El diseño, a cargo de los estudios de arquitectura Batlle i Roig (BIR) y Simon i Blanco (SBS), busca un equilibrio entre la recuperación ambiental y natural del entorno y la creación de puntos de actividad deportiva, lúdica y de encuentro. La primera fase se centrará en el tramo inferior, con un carácter más urbano y conexión con el Camí del Fondo de Ca n'Aymeric y la calle de Dolores Ibárruri. Si se cumplen los plazos, las obras podrían comenzar en septiembre de este año.
Este espacio es también conocido por ser el lugar donde se encontraron importantes restos fósiles. En la conocida como 'cova del rinoceront', un estudio de la Universitat de Barcelona (UB) confirmó la presencia de rinocerontes prehistóricos hace unos 130.000 años.
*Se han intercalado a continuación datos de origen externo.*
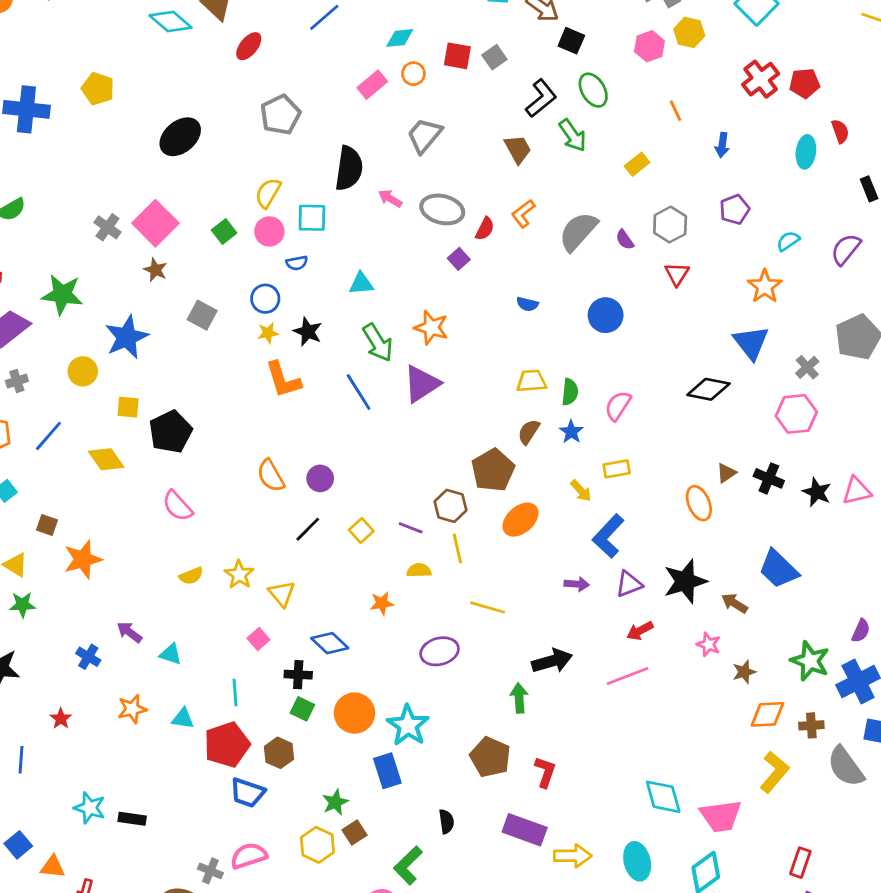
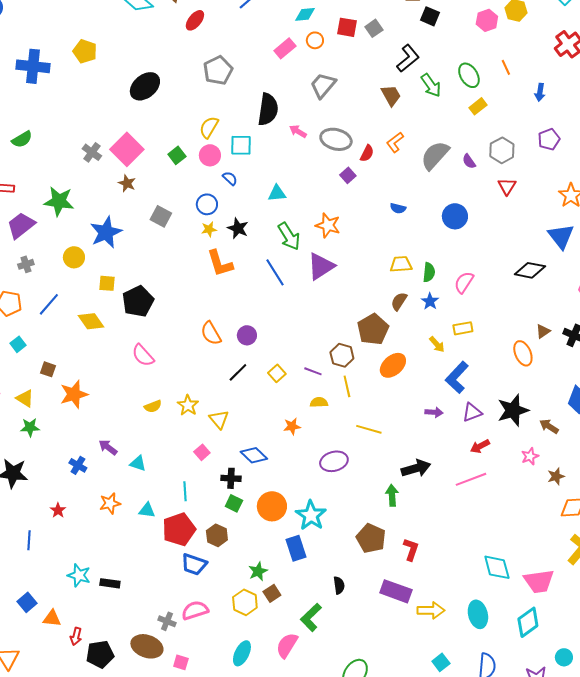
green ellipse: (593, 90) -> (469, 75), moved
blue semicircle: (297, 263) -> (230, 178), turned -126
pink star: (708, 644) -> (530, 456), turned 30

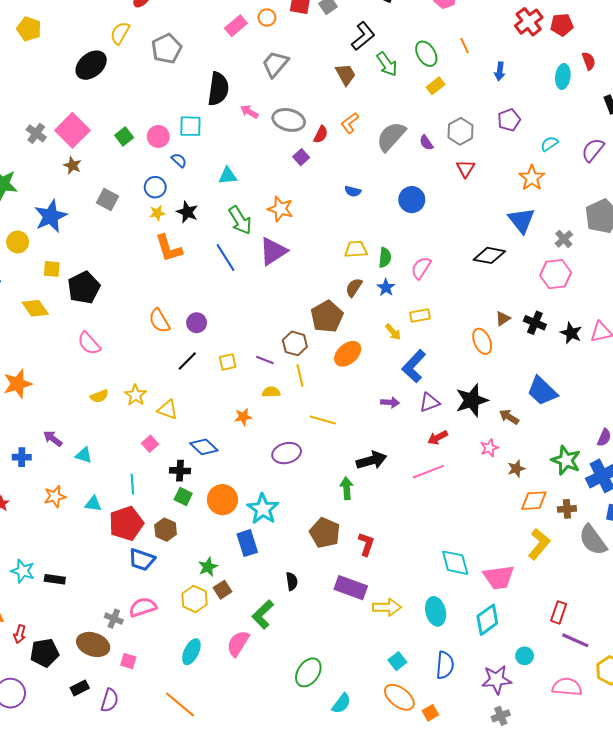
yellow semicircle: (209, 127) -> (120, 33), moved
yellow square: (277, 373) -> (228, 362), turned 30
yellow triangle: (219, 419) -> (168, 410), turned -30
blue cross: (78, 465) -> (22, 457), turned -30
Las excavaciones también revelaron fósiles de tortugas mediterráneas, elefantes, ciervos y bóvidos.
El futuro parque, situado en terrenos municipales, incluirá zonas verdes con vegetación autóctona, un espacio de interpretación de la 'cova del rinoceront', áreas deportivas y un pequeño anfiteatro exterior. También se prevén equipamientos para todos los públicos, como juegos infantiles, un espacio para perros, caminos para pasear y pistas de baloncesto y pickleball. El recinto contará con un sistema de cierre nocturno para garantizar la seguridad.
La historia de Ca n'Aymerich se remonta a una antigua masía del 1391. La cantera comenzó a operar en 1945. A lo largo del tiempo, el espacio ha tenido diversos usos, incluyendo un campamento militar en 1955 y un proyecto fallido de parque acuático en 2001 que generó rechazo vecinal. Posteriormente, en 2006 se firmó un convenio para un aparcamiento de camiones, y en 2020 se propuso un tanatorio, también rechazado por los vecinos. Finalmente, en 2024, el ejecutivo local rescindió el convenio con los camioneros, abriendo la puerta al actual proyecto de parque.